PROVIDED TEXT.
* * * * * * *
UK-Norway nuclear disarmament verification initiative workshop
Speech by Sir Nick Harvey, Minister for the Armed Forces.
Introduction
Ladies and gentlemen, it is a great pleasure to welcome you to London today to this international workshop on nuclear disarmament verification.
For the last five years the United Kingdom and Norway have been working together, one nuclear weapon state, one non-nuclear weapon state, looking at the challenges associated with verifying the dismantlement of nuclear warheads.
This workshop brings technical experts and policy officials from the UK and Norway together with those from 12 non-nuclear weapons states and the USA.
Over the next three days we will share with you the progress we have made and, hopefully, learn from you as we investigate avenues for further work.
This collaboration between Norway and the UK has been groundbreaking.
We have built up a unique level of trust.
This workshop is about increasing awareness, understanding and trust between all of us here.
It is about proving we can create partnerships that make an active contribution to nuclear disarmament and meaningful progress under the Non-Proliferation Treaty.
UK commitment
Despite notable challenges over the last 40 years, the NPT has succeeded in limiting the spread of nuclear weapons.
But large arsenals remain and nuclear proliferation continues.
We need to redouble our collective efforts and take tangible steps towards a safer more stable world in which countries with nuclear weapons feel able to relinquish them.
The United Kingdom is committed to the long-term goal of a world without nuclear weapons, and we believe that the NPT is the best vehicle for creating the conditions to achieve this.
Progress should be made not just on disarmament, but across the other pillars of the NPT too, non-proliferation and peaceful access to nuclear power.
In Britain, the coalition government has announced a series of unilateral measures to scale down our nuclear deterrent.
This is something Britain has done on a number of occasions since the end of the Cold War.
This latest action includes reducing the number of warheads aboard each submarine to a maximum of 40; reducing the number of operational missiles in the Vanguard class submarines to no more than eight and reducing the number of operational warheads to no more than 120.
This programme has commenced and we expect completion across the fleet by 2015.
On current plans, the subsequent reduction in our total stockpile of nuclear warheads to no more than 180 will be completed by the mid 2020’s.
These are meaningful reductions and confirm Britain’s place as the most forward leaning, progressive and transparent nuclear weapon state in the P5 and with the smallest declared arsenal.
Sustainable disarmament
While we will do what we can on our own, we are clear that sustainable disarmament can only be achieved through a multilateral process.
That is the approach of both the Conservative and Liberal Democrat parties that make up the UK’s coalition government.
So our focus now is on continuing to press for progress on multi-lateral disarmament and tackling the technical and practical challenges that disarmament poses.
Sustainable disarmament needs to be mutual, it needs to be balanced and it needs to be verifiable.
Countries will need to not only disarm, but also be seen to disarm.
Indeed, NPT Article VI calls for disarmament ‘under strict and effective international control’.
* * * * * * *
Element position data.
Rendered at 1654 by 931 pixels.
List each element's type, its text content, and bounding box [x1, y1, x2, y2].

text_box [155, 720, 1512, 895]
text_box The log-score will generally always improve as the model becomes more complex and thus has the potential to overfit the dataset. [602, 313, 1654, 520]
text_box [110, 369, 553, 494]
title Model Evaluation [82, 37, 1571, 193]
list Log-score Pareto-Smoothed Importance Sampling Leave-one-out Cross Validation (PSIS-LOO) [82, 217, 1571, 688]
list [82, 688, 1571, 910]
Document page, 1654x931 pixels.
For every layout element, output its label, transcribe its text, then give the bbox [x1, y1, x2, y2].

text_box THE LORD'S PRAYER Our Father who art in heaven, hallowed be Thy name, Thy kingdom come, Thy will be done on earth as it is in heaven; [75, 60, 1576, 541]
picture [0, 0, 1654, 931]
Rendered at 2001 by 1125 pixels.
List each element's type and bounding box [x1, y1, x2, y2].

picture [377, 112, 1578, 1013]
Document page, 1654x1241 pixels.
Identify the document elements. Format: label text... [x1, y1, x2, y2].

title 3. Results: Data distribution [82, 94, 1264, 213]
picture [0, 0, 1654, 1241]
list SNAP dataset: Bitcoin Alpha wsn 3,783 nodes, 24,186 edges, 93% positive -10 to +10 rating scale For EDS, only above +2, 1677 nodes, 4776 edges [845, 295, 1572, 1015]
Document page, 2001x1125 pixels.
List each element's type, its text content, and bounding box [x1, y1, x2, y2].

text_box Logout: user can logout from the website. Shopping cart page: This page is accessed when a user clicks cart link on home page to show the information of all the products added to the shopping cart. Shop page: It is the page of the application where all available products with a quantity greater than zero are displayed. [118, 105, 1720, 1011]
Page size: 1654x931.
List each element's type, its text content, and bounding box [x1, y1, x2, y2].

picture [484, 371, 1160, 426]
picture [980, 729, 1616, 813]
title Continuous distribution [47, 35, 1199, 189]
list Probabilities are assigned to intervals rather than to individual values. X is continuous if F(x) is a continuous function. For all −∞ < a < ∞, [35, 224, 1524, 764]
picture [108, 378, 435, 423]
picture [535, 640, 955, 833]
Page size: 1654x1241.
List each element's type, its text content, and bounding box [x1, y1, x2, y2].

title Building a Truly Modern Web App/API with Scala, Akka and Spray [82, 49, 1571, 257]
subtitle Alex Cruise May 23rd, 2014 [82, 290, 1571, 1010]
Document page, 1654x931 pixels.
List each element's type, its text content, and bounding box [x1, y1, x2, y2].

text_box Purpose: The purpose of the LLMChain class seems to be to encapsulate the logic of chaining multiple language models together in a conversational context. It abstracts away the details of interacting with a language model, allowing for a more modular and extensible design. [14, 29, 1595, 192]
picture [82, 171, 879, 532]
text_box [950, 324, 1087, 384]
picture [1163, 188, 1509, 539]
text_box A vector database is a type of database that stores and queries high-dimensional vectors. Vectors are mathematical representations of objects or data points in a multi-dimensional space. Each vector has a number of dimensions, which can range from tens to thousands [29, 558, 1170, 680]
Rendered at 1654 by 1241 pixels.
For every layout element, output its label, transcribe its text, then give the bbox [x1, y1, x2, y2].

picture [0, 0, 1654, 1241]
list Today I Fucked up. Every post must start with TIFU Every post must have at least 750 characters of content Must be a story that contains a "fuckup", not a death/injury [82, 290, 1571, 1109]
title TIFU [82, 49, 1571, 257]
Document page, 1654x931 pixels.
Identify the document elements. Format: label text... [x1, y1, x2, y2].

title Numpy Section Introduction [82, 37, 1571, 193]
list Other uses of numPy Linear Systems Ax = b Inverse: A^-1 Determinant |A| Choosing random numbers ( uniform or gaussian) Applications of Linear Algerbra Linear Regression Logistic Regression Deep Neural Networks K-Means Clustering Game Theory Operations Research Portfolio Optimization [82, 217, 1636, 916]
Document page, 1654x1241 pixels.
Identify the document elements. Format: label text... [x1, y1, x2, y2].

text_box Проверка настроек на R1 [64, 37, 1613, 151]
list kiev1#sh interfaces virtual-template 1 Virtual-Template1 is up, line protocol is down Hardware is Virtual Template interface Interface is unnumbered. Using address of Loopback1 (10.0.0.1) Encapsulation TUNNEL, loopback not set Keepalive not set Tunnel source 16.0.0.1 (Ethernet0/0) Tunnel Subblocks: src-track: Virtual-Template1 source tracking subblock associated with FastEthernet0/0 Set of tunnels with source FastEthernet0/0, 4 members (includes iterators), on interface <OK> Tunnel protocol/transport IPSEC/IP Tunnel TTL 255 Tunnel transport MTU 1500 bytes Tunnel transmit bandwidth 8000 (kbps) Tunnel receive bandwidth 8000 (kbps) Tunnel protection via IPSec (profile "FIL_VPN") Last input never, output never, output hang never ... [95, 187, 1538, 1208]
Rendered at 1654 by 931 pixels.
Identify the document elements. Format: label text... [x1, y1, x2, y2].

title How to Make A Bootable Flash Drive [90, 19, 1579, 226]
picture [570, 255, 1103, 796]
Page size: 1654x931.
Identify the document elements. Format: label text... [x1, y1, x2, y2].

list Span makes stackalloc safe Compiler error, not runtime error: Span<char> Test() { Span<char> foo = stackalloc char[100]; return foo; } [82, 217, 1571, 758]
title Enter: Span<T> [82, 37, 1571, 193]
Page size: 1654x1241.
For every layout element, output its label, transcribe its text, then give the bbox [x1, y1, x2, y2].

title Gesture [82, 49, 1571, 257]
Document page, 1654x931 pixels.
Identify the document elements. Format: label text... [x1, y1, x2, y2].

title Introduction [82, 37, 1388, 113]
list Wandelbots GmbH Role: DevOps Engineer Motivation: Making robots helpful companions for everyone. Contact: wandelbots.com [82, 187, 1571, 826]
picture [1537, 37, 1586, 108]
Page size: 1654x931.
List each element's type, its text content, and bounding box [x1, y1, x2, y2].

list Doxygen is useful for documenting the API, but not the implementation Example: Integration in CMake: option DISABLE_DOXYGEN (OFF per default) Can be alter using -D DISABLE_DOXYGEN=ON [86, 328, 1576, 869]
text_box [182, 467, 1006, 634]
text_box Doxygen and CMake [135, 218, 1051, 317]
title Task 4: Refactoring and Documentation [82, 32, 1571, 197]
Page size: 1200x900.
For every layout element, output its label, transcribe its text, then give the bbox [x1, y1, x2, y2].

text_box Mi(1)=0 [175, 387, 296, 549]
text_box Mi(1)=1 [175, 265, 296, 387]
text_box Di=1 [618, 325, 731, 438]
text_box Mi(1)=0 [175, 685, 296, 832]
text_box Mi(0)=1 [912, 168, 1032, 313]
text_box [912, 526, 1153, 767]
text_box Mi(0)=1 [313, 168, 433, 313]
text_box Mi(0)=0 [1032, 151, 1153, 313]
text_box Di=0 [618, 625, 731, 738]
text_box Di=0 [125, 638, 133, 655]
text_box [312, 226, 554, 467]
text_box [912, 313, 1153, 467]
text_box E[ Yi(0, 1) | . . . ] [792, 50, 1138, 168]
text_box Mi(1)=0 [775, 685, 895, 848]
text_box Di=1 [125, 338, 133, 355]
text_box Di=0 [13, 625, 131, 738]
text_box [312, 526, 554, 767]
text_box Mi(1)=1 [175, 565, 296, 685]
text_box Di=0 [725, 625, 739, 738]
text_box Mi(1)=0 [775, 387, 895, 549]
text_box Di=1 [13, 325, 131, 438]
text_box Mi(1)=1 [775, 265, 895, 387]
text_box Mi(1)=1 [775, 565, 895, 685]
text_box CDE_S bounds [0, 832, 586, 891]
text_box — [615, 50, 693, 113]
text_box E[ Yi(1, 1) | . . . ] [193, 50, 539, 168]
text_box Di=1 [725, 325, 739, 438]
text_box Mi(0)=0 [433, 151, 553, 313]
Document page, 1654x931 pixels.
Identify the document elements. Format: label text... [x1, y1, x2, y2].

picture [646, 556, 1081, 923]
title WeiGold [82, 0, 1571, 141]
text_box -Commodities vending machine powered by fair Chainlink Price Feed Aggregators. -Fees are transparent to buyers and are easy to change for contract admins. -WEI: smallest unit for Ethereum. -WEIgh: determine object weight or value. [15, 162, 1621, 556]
* * * * * * *
TASK REQUIREMENTS.
- A) In the speech, turn the paragraph beginning "This latest action includes" into a short bulleted list of the reductions it names.
- B) According to the speech, what does sustainable disarmament need to be? List every requirement it gives.

RESPONSES TO THE EXERCISE.
- A)
- Warheads aboard each submarine: a maximum of 40
- Operational missiles in the Vanguard class submarines: no more than eight
- Operational warheads: no more than 120

- B)
- Mutual
- Balanced
- Verifiable